A pena imposta à médica foi de um ano e nove meses de prisão em regime aberto, convertida em prestação de serviços à comunidade e o pagamento de cem salários-mínimos (equivalente a R$ 151,8 mil na época) à família. Esta condenação médica é um marco importante no sistema jurídico brasileiro.
A Defesa e os Questionamentos sobre o Caso Sírio-Libanês
Os advogados da Dra. Alessandra Gomes, Douglas Goulart e Rinaldo Lagonegro Jr., expressaram em nota à Folha que a 7ª Câmara Criminal do TJSP “não decidiu conforme o costumeiro acerto”. Eles argumentam que o Tribunal “desconsiderou a existência de ampla prova testemunhal e documental que isenta a médica de culpa”.
A defesa afirma que a médica é uma “das maiores especialistas em sua área de atuação” e que a responsabilização seria “indevida por fatos ocorridos durante seu período de ausência da unidade hospitalar após cumprir um extenso plantão, sem que tivesse acesso a dados que indicassem alteração do estado do paciente”. Questionam, ainda, a validade das informações registradas no prontuário pela equipe de enfermagem, alegando a ausência de alertas sobre as alterações dos sinais vitais de Pedro.
Um ponto crucial levantado pela defesa é o posicionamento da perita judicial, que teria manifestado a “impossibilidade de fixação de responsabilidade individual sobre o evento”, sugerindo que o desfecho poderia ser uma “fatalidade natural à doença enfrentada”.
Indenização Cível e Ações do Cremesp
Paralelamente ao processo criminal, a médica, um outro profissional (Vanderson Rocha) e o próprio Hospital Sírio-Libanês foram condenados em um processo cível a pagar uma indenização à família.
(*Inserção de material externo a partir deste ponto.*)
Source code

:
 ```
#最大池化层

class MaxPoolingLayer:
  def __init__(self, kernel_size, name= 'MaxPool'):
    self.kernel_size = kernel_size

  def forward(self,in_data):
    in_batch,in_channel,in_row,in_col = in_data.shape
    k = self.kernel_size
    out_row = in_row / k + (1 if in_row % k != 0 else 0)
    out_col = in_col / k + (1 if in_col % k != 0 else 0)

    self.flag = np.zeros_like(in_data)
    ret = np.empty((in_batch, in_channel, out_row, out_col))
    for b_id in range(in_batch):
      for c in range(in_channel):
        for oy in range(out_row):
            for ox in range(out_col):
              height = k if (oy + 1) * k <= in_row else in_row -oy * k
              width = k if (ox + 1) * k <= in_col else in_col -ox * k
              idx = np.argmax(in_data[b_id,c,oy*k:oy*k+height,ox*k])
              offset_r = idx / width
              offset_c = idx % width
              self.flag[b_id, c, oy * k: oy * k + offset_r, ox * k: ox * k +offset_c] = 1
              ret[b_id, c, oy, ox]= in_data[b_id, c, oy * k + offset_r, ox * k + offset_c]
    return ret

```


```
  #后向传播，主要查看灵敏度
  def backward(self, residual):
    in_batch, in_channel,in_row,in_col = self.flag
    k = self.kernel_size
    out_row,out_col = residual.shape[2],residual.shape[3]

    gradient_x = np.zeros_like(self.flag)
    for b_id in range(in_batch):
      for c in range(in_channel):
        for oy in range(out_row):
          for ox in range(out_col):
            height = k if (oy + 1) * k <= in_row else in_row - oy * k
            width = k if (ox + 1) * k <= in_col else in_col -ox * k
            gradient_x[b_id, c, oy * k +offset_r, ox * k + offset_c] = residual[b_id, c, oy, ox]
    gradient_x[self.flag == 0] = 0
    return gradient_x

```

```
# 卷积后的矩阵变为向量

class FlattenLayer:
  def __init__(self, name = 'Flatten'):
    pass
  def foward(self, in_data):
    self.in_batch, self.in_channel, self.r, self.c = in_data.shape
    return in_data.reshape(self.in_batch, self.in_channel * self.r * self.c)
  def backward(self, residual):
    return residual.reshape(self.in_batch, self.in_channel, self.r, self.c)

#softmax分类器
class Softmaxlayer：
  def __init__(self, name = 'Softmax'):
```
Em julho, foi assinado um acordo no valor de R$ 2,9 milhões.
Apesar das decisões judiciais, a família Cândido expressou insatisfação com a atuação do Conselho Regional de Medicina do Estado de São Paulo (Cremesp). Segundo eles, o processo administrativo que apura a conduta da médica não foi concluído e ocorre sob segredo, gerando a sensação de que a entidade “espera que as pessoas esqueçam de tudo”.
Este caso complexo no Sírio-Libanês continua a ser um alerta para a importância da vigilância e da responsabilidade em todos os níveis da assistência à saúde, ressaltando o papel vital da justiça na busca por reparação e na garantia da segurança dos pacientes.